Le Ju Jitsu, une institution

“Avant l’initiative Intilaqa, être entrepreneuse ne m’avait jamais traversé l’esprit”, confie la sportive de haut niveau. Mais lorsque l’idée est apparue, Ghita Chafik ne l’a plus lâchée pour présenter aujourd’hui Ju Jitsu Education Academy. “Je veux me servir de cette école pour toucher la nouvelle génération afin qu’elle croie enfin en elle”. Son programme ? “Il se base sur trois piliers, indique-t-elle. Le premier est éducatif, c’est-à-dire la transmission de la valeur de respect et de la mentalité de leader. Le deuxième est créatif comme l’intelligence collective. Et le troisième, compétitif. Le Ju Jitsu allie stratégie, technique et contrôle de l’adversaire.” Dans le viseur de Ghita également, les jeunes filles. La sportive veut être source d’inspiration. “Lorsque j’étais à l’initiative Intilaqa, j’ai participé avec d’autres bénéficiaires à la “Caravane nationale de Tibu Maroc” pour la promotion du sport qui a sillonné le pays, raconte-t-elle.

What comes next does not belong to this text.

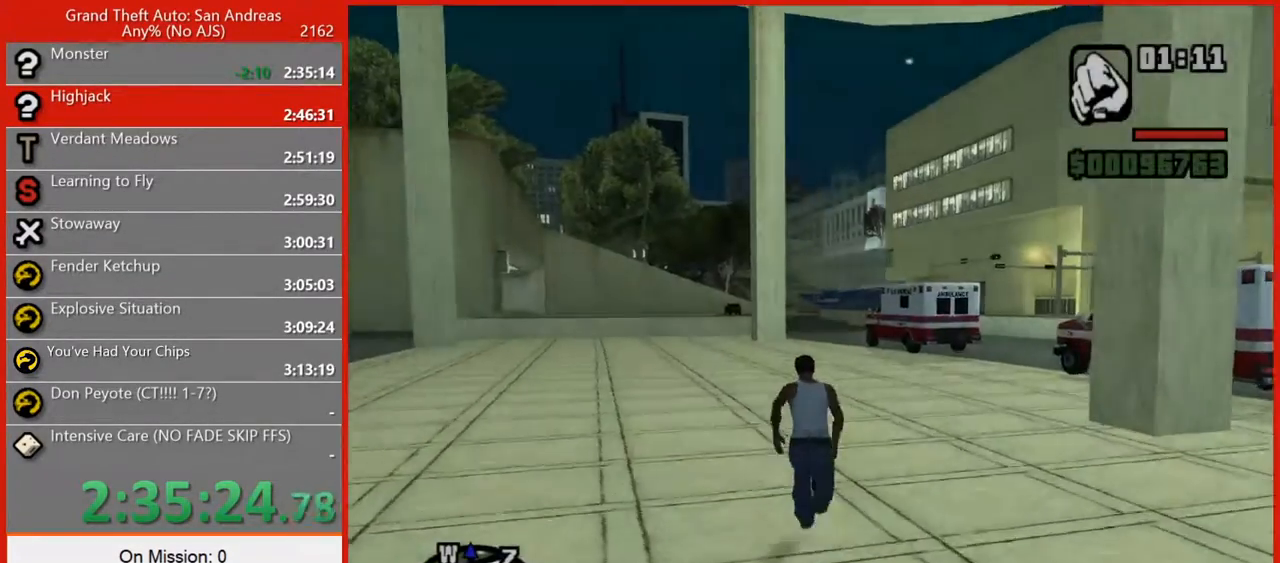
{"keys": ["w"], "mouse": [], "events": [[80, "space", "down"], [160, "space", "up"], [220, "space", "down"], [340, "space", "up"], [400, "space", "down"], [480, "space", "up"]]}
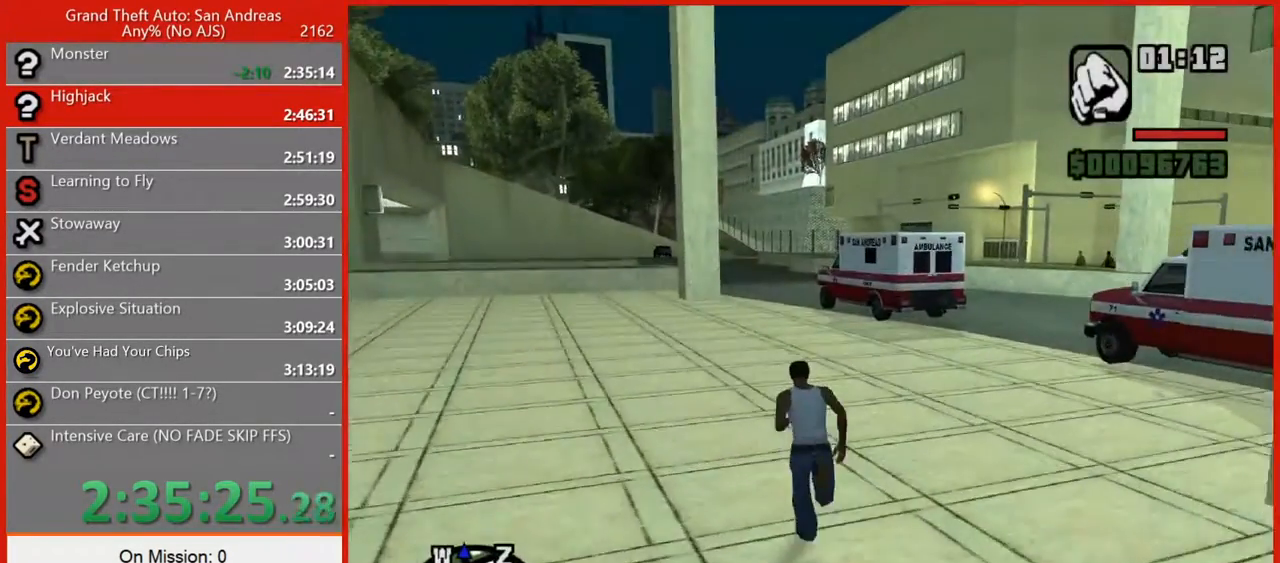
{"keys": ["w"], "mouse": [], "events": [[100, "space", "down"], [140, "space", "up"], [240, "space", "down"], [320, "space", "up"], [400, "space", "down"], [500, "space", "up"]]}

J’y ai rencontré des jeunes filles, et j’ai vu, dans leur regard, qu’elles avaient envie de se lancer dans le sport et ce juste en m’écoutant. C’est pour cela que je veux transmettre ma rage de vaincre et de traverser les obstacles sans baisser les bras.” Et d’insister : “Le Ji jutsu n’est pas un simple sport. C’est un art martial de défense qui enrichit de l’intérieur pour nous rendre solide à l’extérieur.” Pour l’heure, Ghita Chaki ouvre les portes de son établissement, au GreenWood School, à Bouskoura, avec qui elle a signé un partenariat. “L’inscription sera payante mais je travaille déjà sur l’ouverture d’un deuxième centre, gratuit, dans le quartier de Sbata”, annonce la sportive qui est attachée à l’équité et l’égalité des chances. “Je me suis donnée les moyens mais on m’a aussi donné une chance, lâche-t-elle. Alors pourquoi ne pas passer le relais à mon tour ?”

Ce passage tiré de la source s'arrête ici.